How can I split a string into a given number of lines?

Question

Here is my question:

Given a string, which is made up of space separated words, how can I split that into N strings of (roughly) even length, only breaking on spaces?

Here is what I've gathered from research:

I started by researching word-wrapping algorithms, because it seems to me that this is basically a word-wrapping problem. However, the majority of what I've found so far (and there is A LOT out there about word wrapping) assumes that the width of the line is a known input, and the number of lines is an output. I want the opposite.

I have found a (very) few questions, such as this that seem to be helpful. However, they are all focused on the problem as one of optimization - e.g. how can I split a sentence into a given number of lines, while minimizing the raggedness of the lines, or the wasted whitespace, or whatever, and do it in linear (or NlogN, or whatever) time. These questions seem mostly to be unanswered, as the optimization part of the problem is relatively "hard".
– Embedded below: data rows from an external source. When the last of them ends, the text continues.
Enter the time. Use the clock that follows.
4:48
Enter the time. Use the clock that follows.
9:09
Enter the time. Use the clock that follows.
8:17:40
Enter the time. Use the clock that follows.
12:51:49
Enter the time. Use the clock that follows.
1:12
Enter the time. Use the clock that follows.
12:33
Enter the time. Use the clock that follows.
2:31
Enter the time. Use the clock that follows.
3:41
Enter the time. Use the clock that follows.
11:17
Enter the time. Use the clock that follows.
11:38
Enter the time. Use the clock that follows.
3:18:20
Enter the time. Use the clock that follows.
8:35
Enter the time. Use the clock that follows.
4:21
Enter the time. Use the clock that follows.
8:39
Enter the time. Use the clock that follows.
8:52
However, I don't care that much about optimization. As long as the lines are (in most cases) roughly even, I'm fine if the solution doesn't work in every single edge case, or can't be proven to be the least time complexity. I just need a real world solution that can take a string, and a number of lines (greater than 2), and give me back an array of strings that will usually look pretty even.
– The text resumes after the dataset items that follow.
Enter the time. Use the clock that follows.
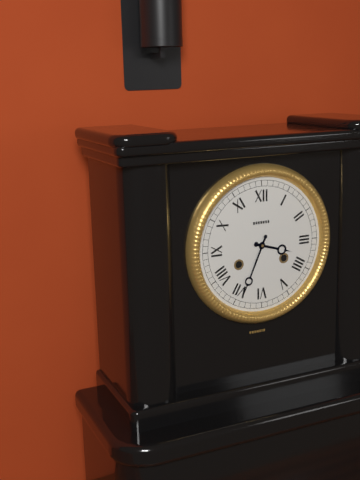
3:34
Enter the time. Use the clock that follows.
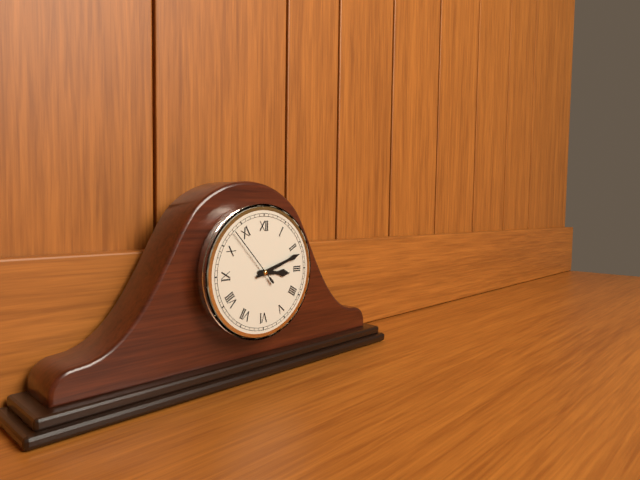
3:12:53
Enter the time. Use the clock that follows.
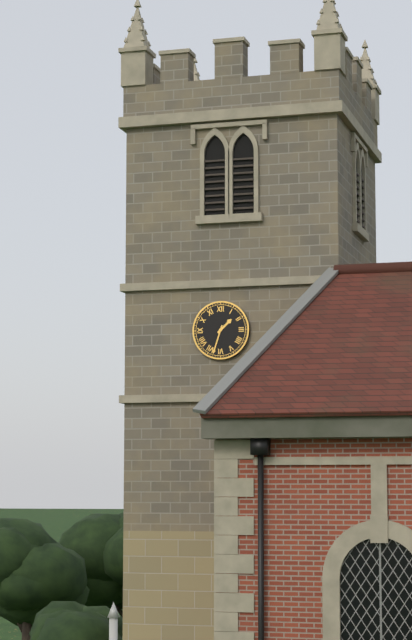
1:33
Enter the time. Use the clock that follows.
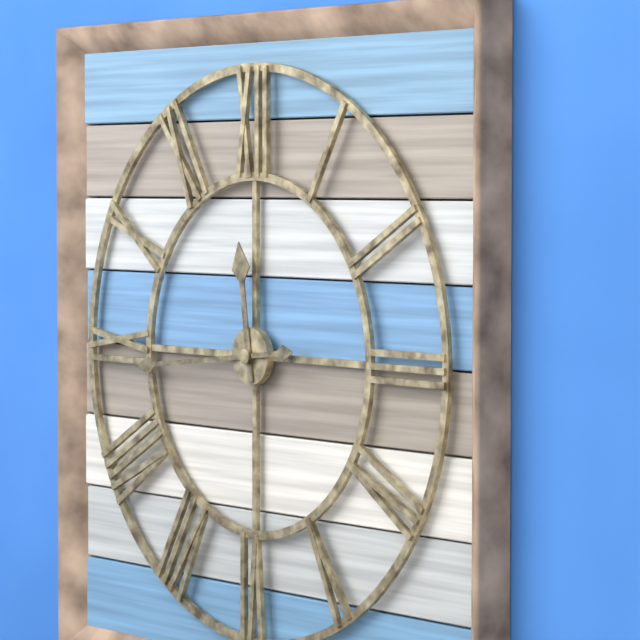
11:44
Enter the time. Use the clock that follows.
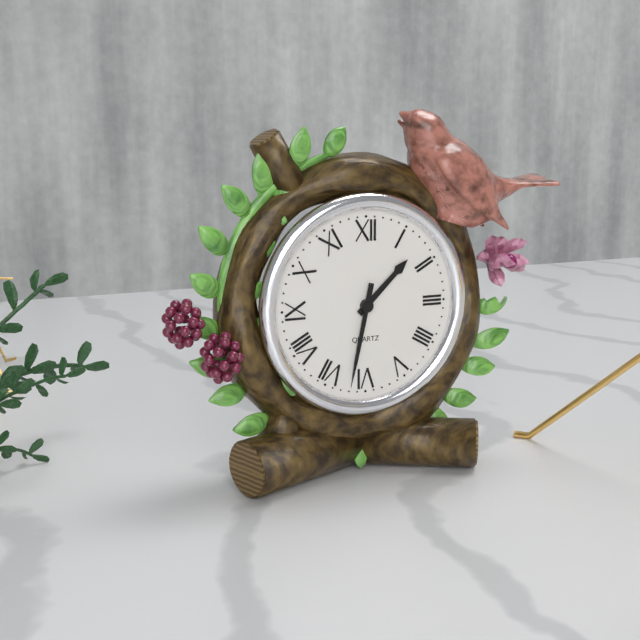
1:32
Here is what I've come up with: I think I have a workable method for the case when N=3. I start by putting the first word on the first line, the last word on the last line, and then iteratively putting another word on the first and last lines, until my total width (measured by the length of the longest line) stops getting shorter. This usually works, but it gets tripped up if your longest words are in the middle of the line, and it doesn't seem very generalizable to more than 3 lines.
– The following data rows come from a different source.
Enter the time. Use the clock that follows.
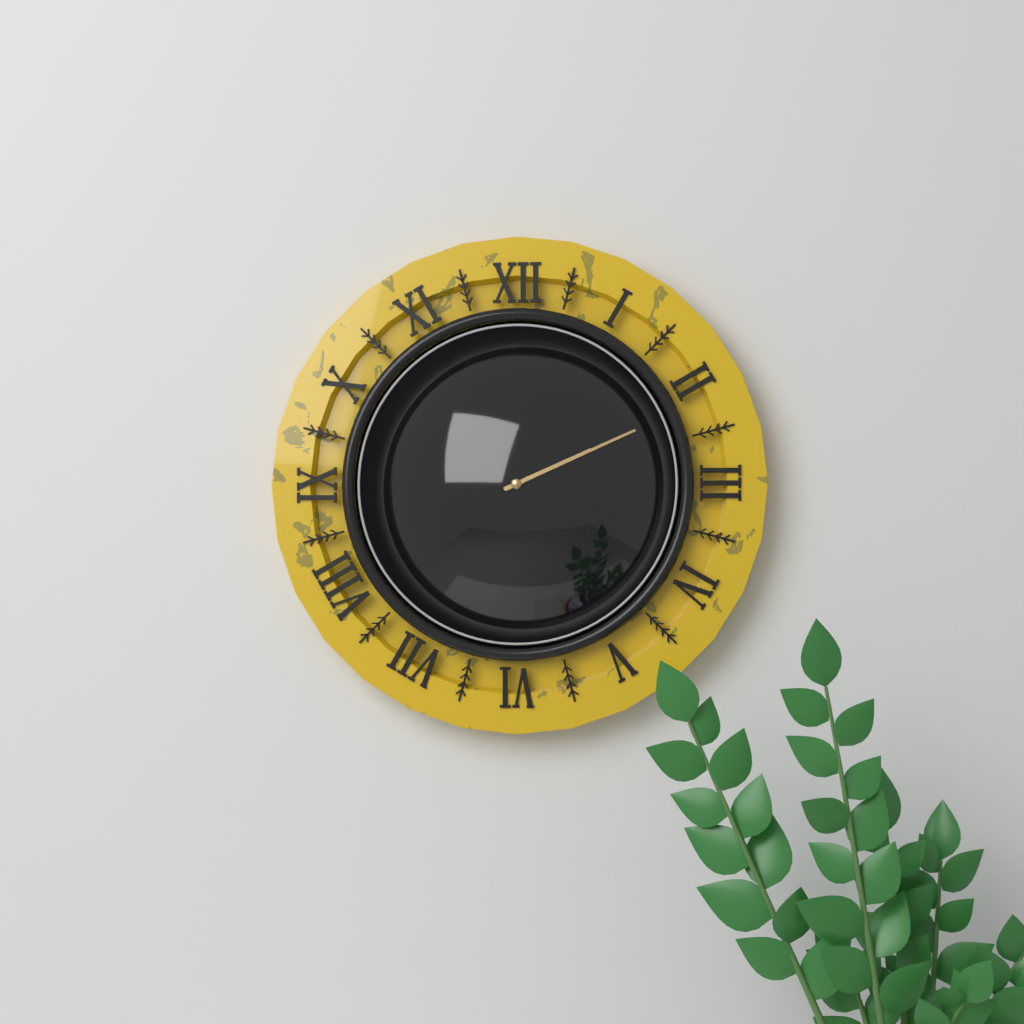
2:11
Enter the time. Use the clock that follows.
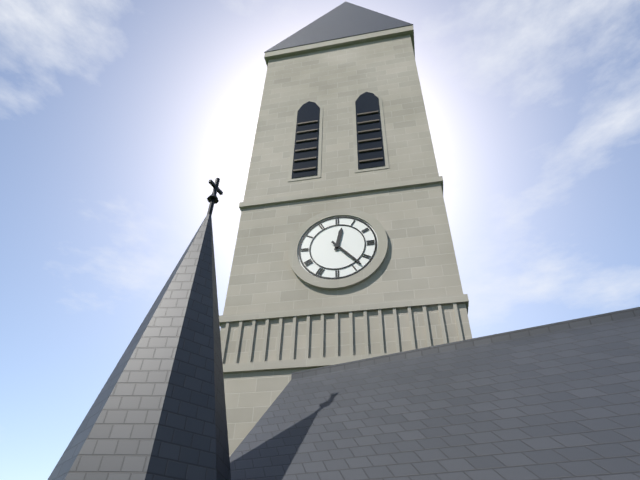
12:23
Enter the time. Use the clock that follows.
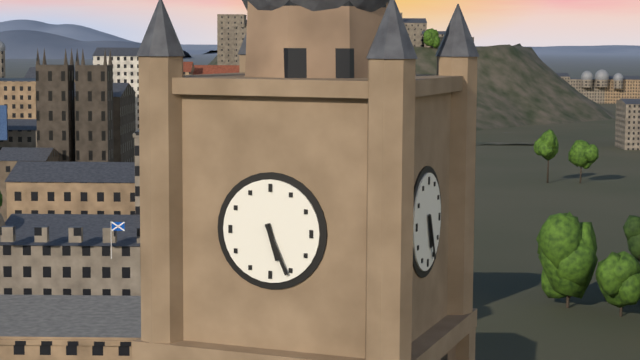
5:26
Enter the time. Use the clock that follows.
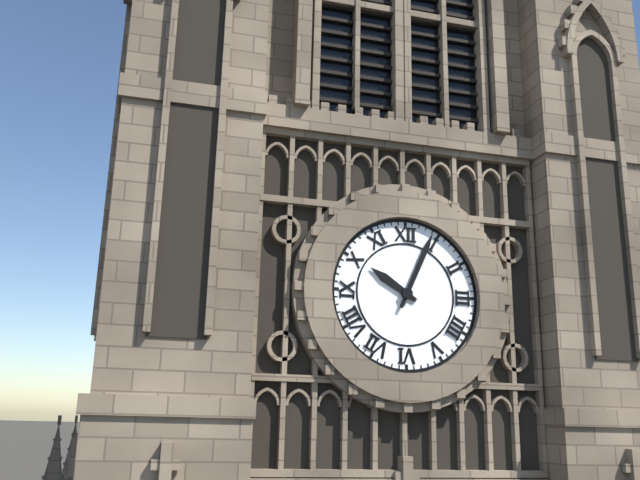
10:04
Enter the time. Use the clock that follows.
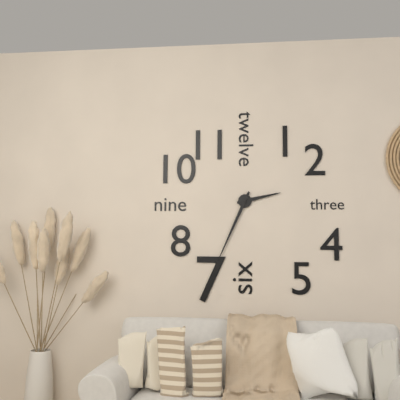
2:34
var getLongestHeaderLine = function(headerText) {
  //Utility function definitions
  var getLongest = function(arrayOfArrays) {
    return arrayOfArrays.reduce(function(a, b) {
      return a.length > b.length ? a : b;
    });
  };

  var sumOfLengths = function(arrayOfArrays) {
    return arrayOfArrays.reduce(function(a, b) {
      return a + b.length + 1;
    }, 0);
  };

  var getLongestLine = function(lines) {
    return lines.reduce(function(a, b) {
      return sumOfLengths(a) > sumOfLengths(b) ? a : b;
    });
  };

  var getHeaderLength = function(lines) {
    return sumOfLengths(getLongestLine(lines));
  }

  //first, deal with the degenerate cases
  if (!headerText)
    return headerText;

  headerText = headerText.trim();

  var headerWords = headerText.split(" ");

  if (headerWords.length === 1)
    return headerText;

  if (headerWords.length === 2)
    return getLongest(headerWords);

  //If we have more than 2 words in the header,
  //we need to split them into 3 lines
  var firstLine = headerWords.splice(0, 1);
  var lastLine = headerWords.splice(-1, 1);
  var lines = [firstLine, headerWords, lastLine];

  //The header length is the length of the longest
  //line in the header. We will keep iterating
  //until the header length stops getting shorter.
  var headerLength = getHeaderLength(lines);
  var lastHeaderLength = headerLength;
  while (true) {
    //Take the first word from the middle line,
    //and add it to the first line
    firstLine.push(headerWords.shift());
    headerLength = getHeaderLength(lines);
    if (headerLength > lastHeaderLength || headerWords.length === 0) {
      //If we stopped getting shorter, undo
      headerWords.unshift(firstLine.pop());
      break;
    }
    //Take the last word from the middle line,
    //and add it to the last line
    lastHeaderLength = headerLength;
    lastLine.unshift(headerWords.pop());
    headerLength = getHeaderLength(lines);
    if (headerLength > lastHeaderLength || headerWords.length === 0) {
      //If we stopped getting shorter, undo
      headerWords.push(lastLine.shift());
      break;
    }
    lastHeaderLength = headerLength;
  }

  return getLongestLine(lines).join(" ");
};

debugger;
var header = "an apple a day keeps the doctor away";

var longestHeaderLine = getLongestHeaderLine(header);
debugger;

EDIT: I tagged javascript, because ultimately I would like a solution I can implement in that language. It's not super critical to the problem though, and I would take any solution that works.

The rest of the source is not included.